The following tests are recommended. A problem size of at least 10M dofs is needed to overcome the GPU launch latency. Problem size per-GPU can be increased until the memory limit is reached. The number of repetitions defaults to 1000.
Single-GPU performance test (10M dofs)
bench_dolfinx --float=64 --degree=6 --ndofs=10000000Multi-GPU performance test (10M dofs per GPU)
mpirun -n 4 bench_dolfinx --float=64 --degree=6 --ndofs=10000000Adding the --cg flag will also test additional axpy and global reduce
on every iteration. The --float=32 flag will test at 32-bit
precision. Changing the --degree will affect the balance of
computation and communication (e.g. degree 6 is more computationally
efficient, but results in more inter-GPU data transfer on each iteration).

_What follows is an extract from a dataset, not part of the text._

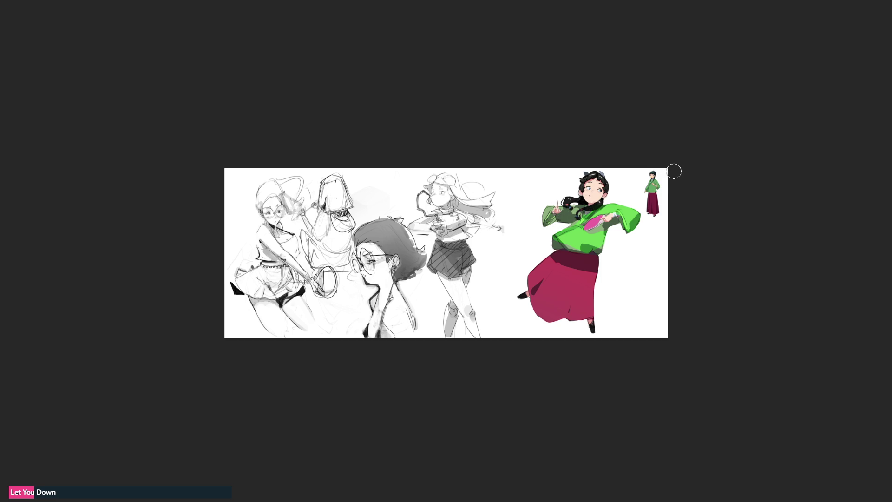
key("bracketright")
key("bracketright")
key("bracketright")
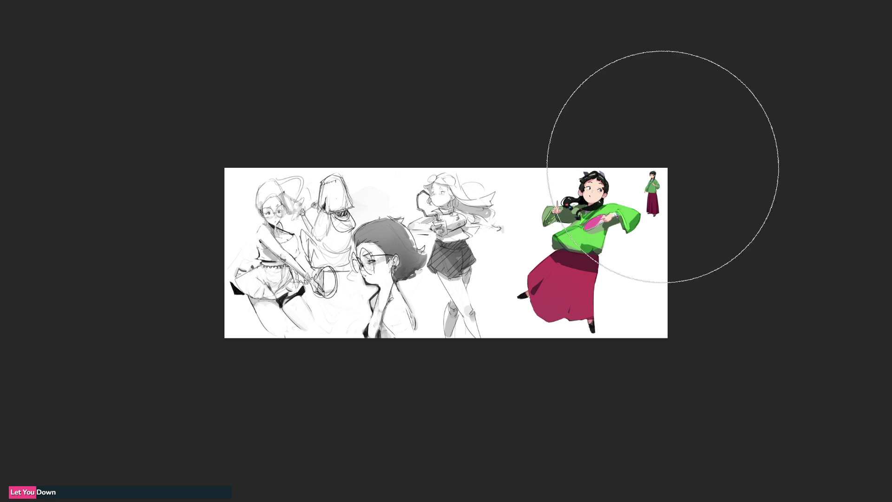
key("ctrl+z")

The main Figure of Merit (FoM) is the computational throughput in
GDoF/s. The throughput represents the amount of useful computation
that is done by the operator (or Conjugate Gradient) algorithm, and is
reported for the whole system. Thus, to get the throughput per GPU,
divide by the number of GPUs used. It is printed at the end of each
run, and can also be saved in a JSON file by adding the --json filename.json flag.
The benchmark code is released under the MIT license.